- **TEXT BLOCK**:
Segment Open
Chapter 12. BOSH Deployments

This chapter provides a brief overview of BOSH deployments, including Cloud Foundry’s deployment manifest. BOSH deploys software to infrastructure (often an IaaS layer) using a deployment manifest, one or more stemcells, and one or more releases.

As described in Chapter 11, releases exist to package of all your required artifacts. Releases are then deployed to one or more machines (often VMs) known as instance groups, via a deployment manifest. A deployment manifest describes how to install releases. It defines how the various processes (release jobs) that have been packaged by releases should be distributed and deployed to various instance groups.

There is no direct correlation of release contents and what process runs on an instance group. This correlation is explicitly defined in the deployment manifest. Releases are always IaaS-agnostic. A release coupled with a deployment manifest can also be IaaS-agnostic if written correctly. As of this writing, only stemcells remain explicitly IaaS format–specific. IaaS format–specific means that certain stemcells can be reused across the same IaaS format; for example, OpenStack stemcells can be reused for RackHD, and vSphere stemcells can be reused for vCloudDirector and VirtualBox. However, where the IaaS format differs, such as between GCP and AWS, separate stemcells that are specific to each IaaS format are required.

YAML Files

Both BOSH and Cloud Foundry make extensive use of YAML files. This includes the following:

  • Manifests for creating a BOSH Director environment

  • Release files that describe release jobs and related blobs

  • Deployment manifests

  • App deployment manifests

  • Cloud configuration IaaS information

To read manifests, you need to understand basic YAML syntax. YAML is a human-readable data serialization standard for programming languages. It is generally considered easier for humans to read and write YAML versus other common data formats like JSON or XML.

You can edit YAML with a regular text editor. If you want to dig deeper into YAML, you can find further information at http://yaml.org.

Understanding YAML Syntax

BOSH deployment manifests are currently by far the most complex aspect of Cloud Foundry. The recent work on BOSH 2.0 has made great strides toward simplifying the deployment manifest. However, for cloud operators, understanding how manifests are constructed to relay correct information to BOSH is vital. This section uses a snippet from the Cloud Foundry deployment manifest to walk you through the salient points of the YAML structure widely used in deployment manifests.
Segment Closed
(Data excerpts)
Segment Open
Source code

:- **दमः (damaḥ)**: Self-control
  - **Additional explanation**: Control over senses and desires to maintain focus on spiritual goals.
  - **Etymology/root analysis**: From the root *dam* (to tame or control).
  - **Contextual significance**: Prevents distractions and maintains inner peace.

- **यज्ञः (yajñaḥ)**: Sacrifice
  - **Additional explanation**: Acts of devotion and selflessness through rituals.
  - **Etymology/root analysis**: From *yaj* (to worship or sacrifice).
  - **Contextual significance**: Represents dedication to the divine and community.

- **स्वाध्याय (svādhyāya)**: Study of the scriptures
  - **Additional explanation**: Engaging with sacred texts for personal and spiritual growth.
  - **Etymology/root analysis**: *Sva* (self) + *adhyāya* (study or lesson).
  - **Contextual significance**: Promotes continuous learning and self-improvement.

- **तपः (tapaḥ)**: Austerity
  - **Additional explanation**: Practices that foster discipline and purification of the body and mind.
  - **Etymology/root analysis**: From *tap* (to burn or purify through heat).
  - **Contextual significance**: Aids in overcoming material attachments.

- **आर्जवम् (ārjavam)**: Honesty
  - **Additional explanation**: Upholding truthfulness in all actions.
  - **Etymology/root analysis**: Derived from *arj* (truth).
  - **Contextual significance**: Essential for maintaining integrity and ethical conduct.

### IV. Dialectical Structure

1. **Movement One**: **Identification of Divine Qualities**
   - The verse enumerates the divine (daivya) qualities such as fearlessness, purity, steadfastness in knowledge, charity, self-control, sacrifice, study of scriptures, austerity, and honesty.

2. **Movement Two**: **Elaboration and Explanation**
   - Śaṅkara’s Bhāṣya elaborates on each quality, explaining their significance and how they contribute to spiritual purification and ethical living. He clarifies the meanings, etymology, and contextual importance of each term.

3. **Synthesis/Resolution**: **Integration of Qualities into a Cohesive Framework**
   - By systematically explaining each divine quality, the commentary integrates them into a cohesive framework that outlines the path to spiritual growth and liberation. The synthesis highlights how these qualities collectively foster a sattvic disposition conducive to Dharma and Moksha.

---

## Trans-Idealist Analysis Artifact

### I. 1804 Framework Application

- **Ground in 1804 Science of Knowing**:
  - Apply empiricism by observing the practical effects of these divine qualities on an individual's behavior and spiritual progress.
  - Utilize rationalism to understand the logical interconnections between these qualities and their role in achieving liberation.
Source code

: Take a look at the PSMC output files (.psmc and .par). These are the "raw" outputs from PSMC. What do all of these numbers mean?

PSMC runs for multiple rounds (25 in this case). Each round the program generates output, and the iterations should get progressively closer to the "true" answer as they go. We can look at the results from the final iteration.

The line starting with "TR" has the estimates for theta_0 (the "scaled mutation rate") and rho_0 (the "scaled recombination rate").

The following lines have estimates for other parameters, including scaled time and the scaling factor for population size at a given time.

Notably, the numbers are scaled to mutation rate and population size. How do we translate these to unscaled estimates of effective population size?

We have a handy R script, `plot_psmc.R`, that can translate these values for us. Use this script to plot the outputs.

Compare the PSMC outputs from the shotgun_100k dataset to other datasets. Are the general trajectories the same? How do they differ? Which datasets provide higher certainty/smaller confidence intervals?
Segment Closed
- **WHAT THE TASK ASKS**: In the BOSH deployments chapter, which component is described as still being explicitly IaaS format–specific?

- **RESULT OF THE TASK**: Stemcells.